West Virginia has hit a record high with ATV deaths in 2005, after state newspapers tended to report a low number.

There were 40 deaths on the recreational vehicles.

At least seven of those deaths were kids aged 16 and younger.

WV has the highest per capita deaths and injuries in the USA.

The West Virginia University's Injury Control Research Center says the ATV laws related to safety are not working.

Hundreds of individuals, many children, were taken to emergency rooms, some of them suffering from permanent injuries.

Director of the center, Jim Helmcamp says the current law needs strengthened.

"I think everyone needs to wear helmets and I think there needs to be an expanded public awareness campaign," he said.

Few WV children took the ATV safety course, required in the newest safety law.
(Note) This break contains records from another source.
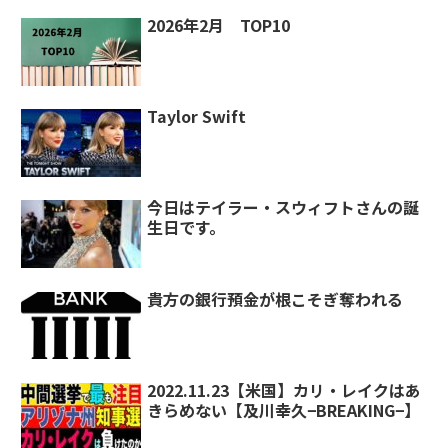
2026年2月 TOP10
Taylor Swift
今日はテイラー・スウィフトさんの誕
生日です。
貴方の銀行預金が根こそぎ奪われる
2022.11.23【米国】カリ・レイクはあ
きらめない【及川幸久−BREAKING−】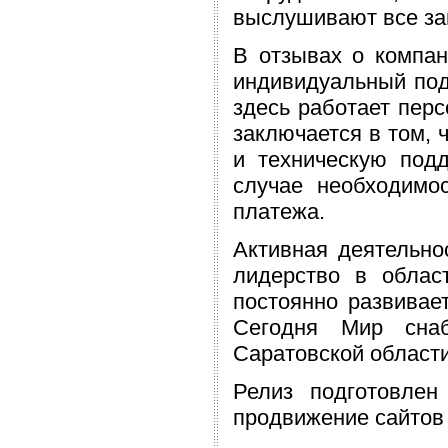
выслушивают все за
В отзывах о компан
индивидуальный под
здесь работает перс
заключается в том,
и техническую подд
случае необходимо
платежа.
Активная деятельно
лидерство в област
постоянно развивае
Сегодня Мир сна
Саратовской области
Релиз подготовле
продвижение сайтов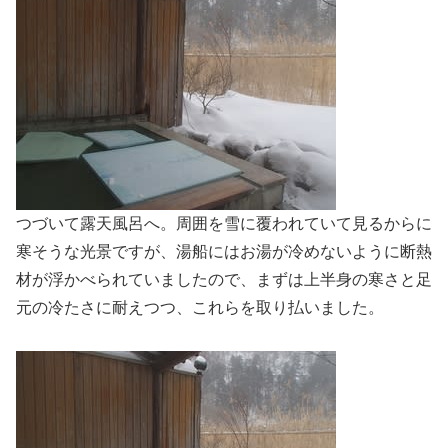
つづいて露天風呂へ。周囲を雪に覆われていて見るからに
寒そうな光景ですが、湯船にはお湯が冷めないように断熱
材が浮かべられていましたので、まずは上半身の寒さと足
元の冷たさに耐えつつ、これらを取り払いました。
It's a 10-minute video and a short test.

The legislature expanded the roadways on which ATVs can be ridden, all secondary roads without a center line, but a rider can travel short distances on primary roads, provided they hug the berm.

They are requiring helmets for riders under 18.

Opponents of the "open riding" rules in WV contend it's foolish to mix ATVs with cars and trucks on state highways, saying they were intended for off-road recreational use.

Double-riding is frequently practiced in the state, despite the safety warning on the ATV that the units are unsafe on hard-topped roads, becoming unstable.

Helmcamp says enforcement of the law is difficult.

"The DMV-required program just isn't reaching the kids it should reach and, typically, they're offered during the day so mom and dad or grandma and grandpa have to take off work and go to the DMV with the child," he said.

He says ATV safety should become part of the school curriculum, just like other health issues.

The State Department of Education has been reluctant to insert it in the all-ready overloaded schedule.